Greatly intensified repression began after March 1982 when General Garcia was forced to resign and was replaced by General Rios Montt who launched a massive counter-insurgency campaign against the guerillas’ base in the countryside. “Plan Victoria 82” ruthlessly hunted down Indian “subversives”, homes were burnt and villages destroyed. Perhaps 10,000 Indians were killed. Over 700,000 civilians, largely Indians, were recruited into civilian militias, forced to fight in the front line against the guerrillas. Many families were left destitute as their men were taken by the army and they were deprived of their land and herded into so-called “model villages” controlled by the army. Over 200,000 Maya fled as refugees to Mexico, Honduras, Belize, the USA and elsewhere. Many others became displaced persons in Guatemala City or in remote jungle areas outside army control; perhaps half-a-million Maya were internal refugees within Guatemala. The total impact of this and later campaigns has been devastating for the Maya and can be described as genocidal; the most sustained attempt to destroy them and their way of life since the Spanish conquest.

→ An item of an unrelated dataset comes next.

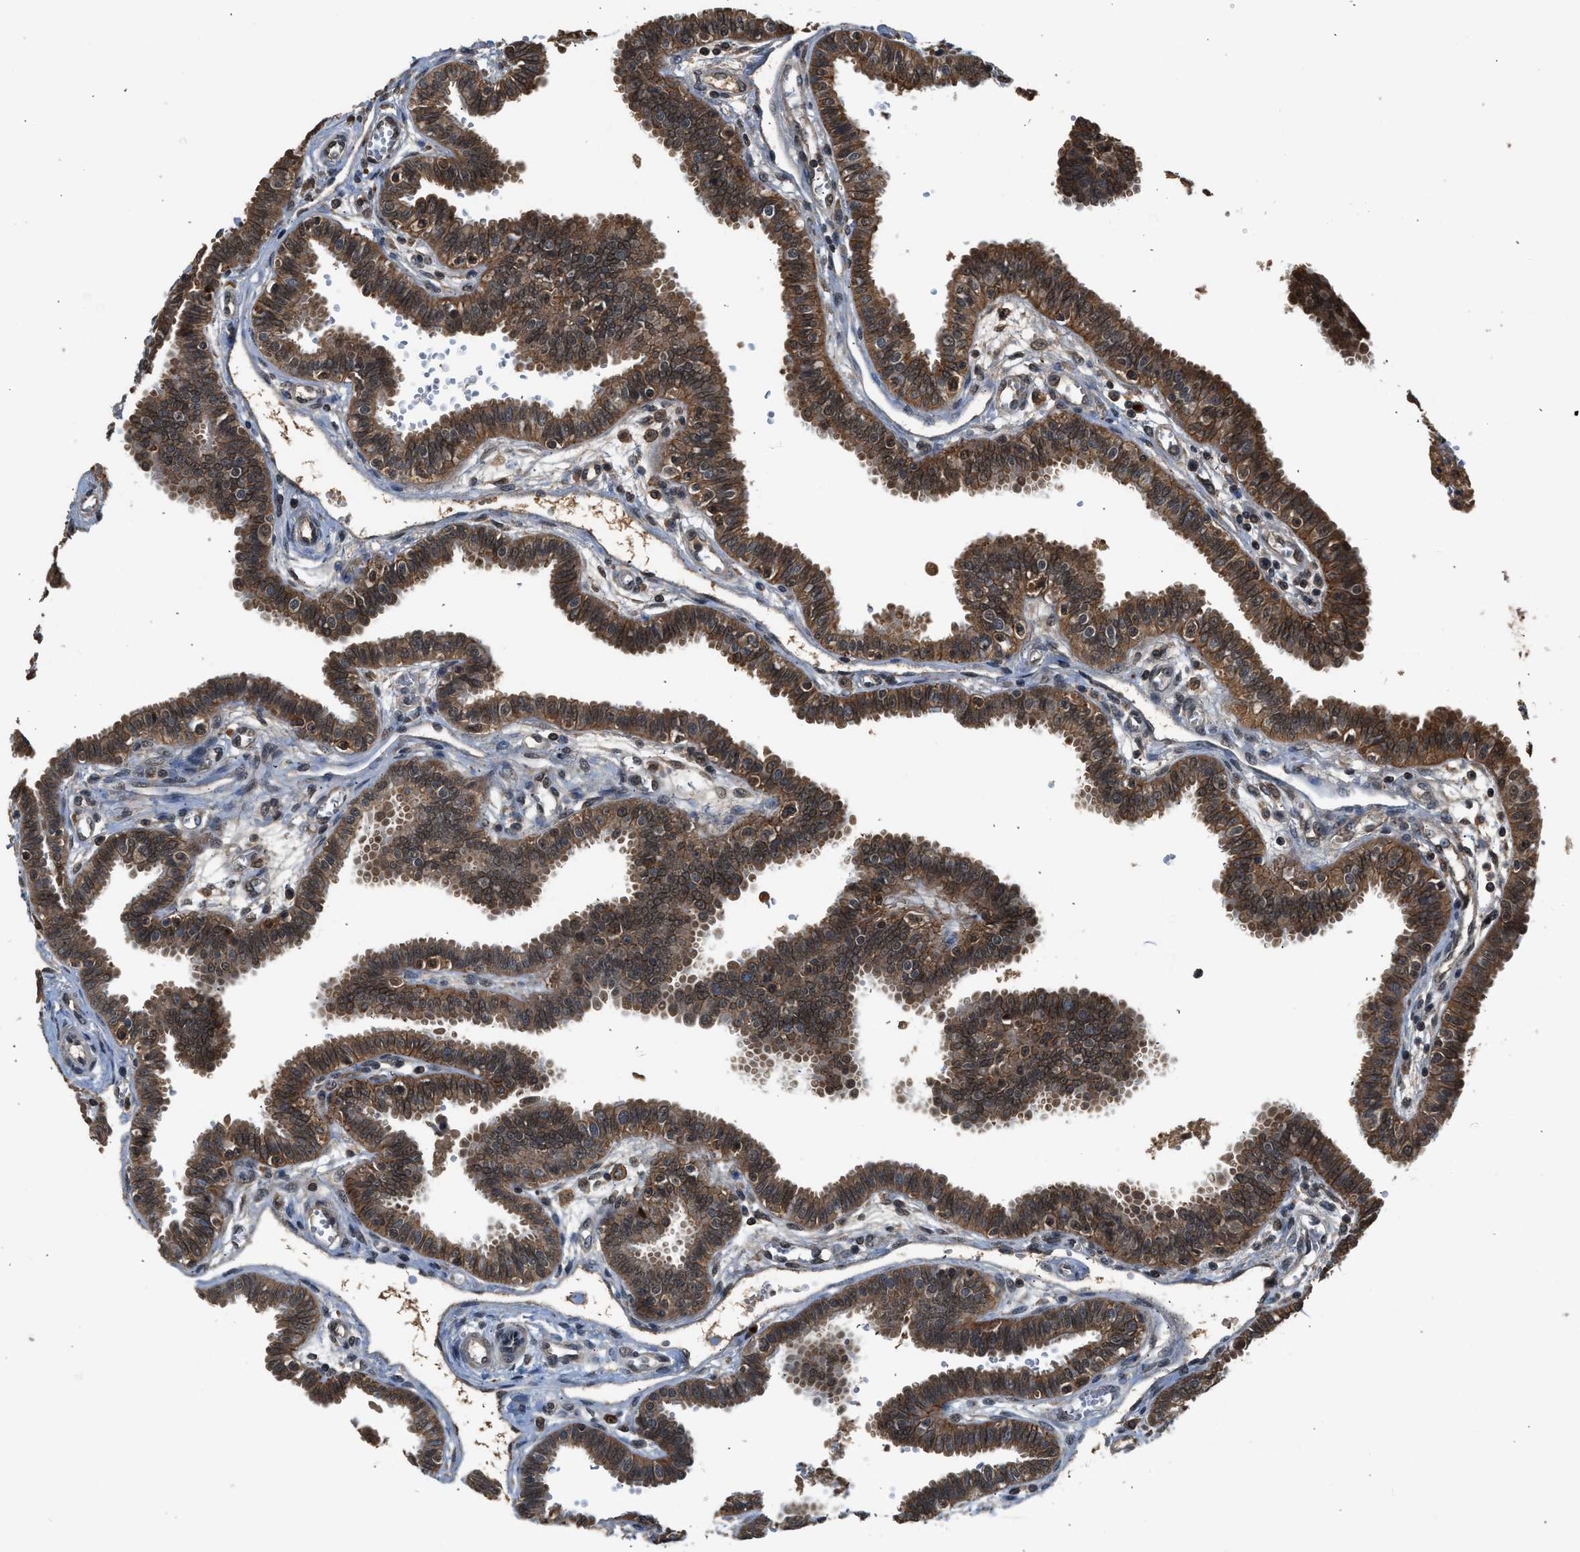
{"staining": {"intensity": "moderate", "quantity": ">75%", "location": "cytoplasmic/membranous"}, "tissue": "fallopian tube", "cell_type": "Glandular cells", "image_type": "normal", "snomed": [{"axis": "morphology", "description": "Normal tissue, NOS"}, {"axis": "topography", "description": "Fallopian tube"}], "caption": "Protein expression analysis of benign human fallopian tube reveals moderate cytoplasmic/membranous positivity in approximately >75% of glandular cells. Nuclei are stained in blue.", "gene": "SLC15A4", "patient": {"sex": "female", "age": 32}}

Guatemala’s appalling human rights record drew international criticism and this may have been one factor in the restoration of civilian government in 1982 when the Christian Democrat Vinicio Cerezo became President. But the power of the military still remained intact in the countryside. Councils of Development became the main method of control, and projects, model villages and civilian patrols remained under tight military control. At first it did appear that there was a fall in the number of human rights abuses but by 1987 there was again a significant increase in killings and “disappearances”. Indigenous peoples joined with ladinos in monitoring and campaigning on human rights issues — most notably in the Mutual Support Group (GAM) where of the 1,000 members, 850 were Indian women. In 1958 came the Council of Ethnic Communities (CERJ) — “Runujel Junam” (meaning “everyone is equal” in Quiche). Just as significant has been the formation of the National Association of Peasants for Land (ANC) which demonstrated for land reform and by 1989 had 15,000 members. Four Indians won seats in the constituent elections in July 1984, one of them being the first elected representative of an all-Indian party.

Within Guatemala, Indians remain at the very bottom of all socio-economic indices. Life expectancy for an Indian is 16 years lower than for a ladino. Indigenous infant mortality rates are as high as 134 per 1,000 compared to a national average of 80 per 1,000, while 82% of children under five suffer from malnutrition. The government does provide health posts and medical centres in rural areas but there is an almost total lack of materials and staff. Only 19% of indigenous people are literate compared to 50% of ladinos, and in any case most education is in Spanish rather than indigenous languages. Real incomes have fallen precipitously in the last decade and 43% of the Guatemalan population live below the official poverty line. Ethnic discrimination is very basic; Indians are often equated with animals or sub-humans. Such racism is made even more insidious by state proclamations of equality and concern for its Indian citizens. Mayan culture is appropriated and exploited for national symbolism and tourism.

Mayan Indians are still under threat in Guatemala. At the end of 1987 the army launched an “End of the Year Offensive” which continued until well into 1988 and killed many Indians, displaced 7,000 more and forced 3,000 others hiding in the mountains to surrender to the military. Yet despite the overwhelming odds against them in the past they have managed to adapt and survive while retaining the basis of their beliefs and attachment to the land. As one of the largest Indian nations in the Americas and one of the few indigenous peoples anywhere in the world still to constitute a majority within a state, sheer numbers should ensure their physical survival. But their cultural survival still remains in the balance.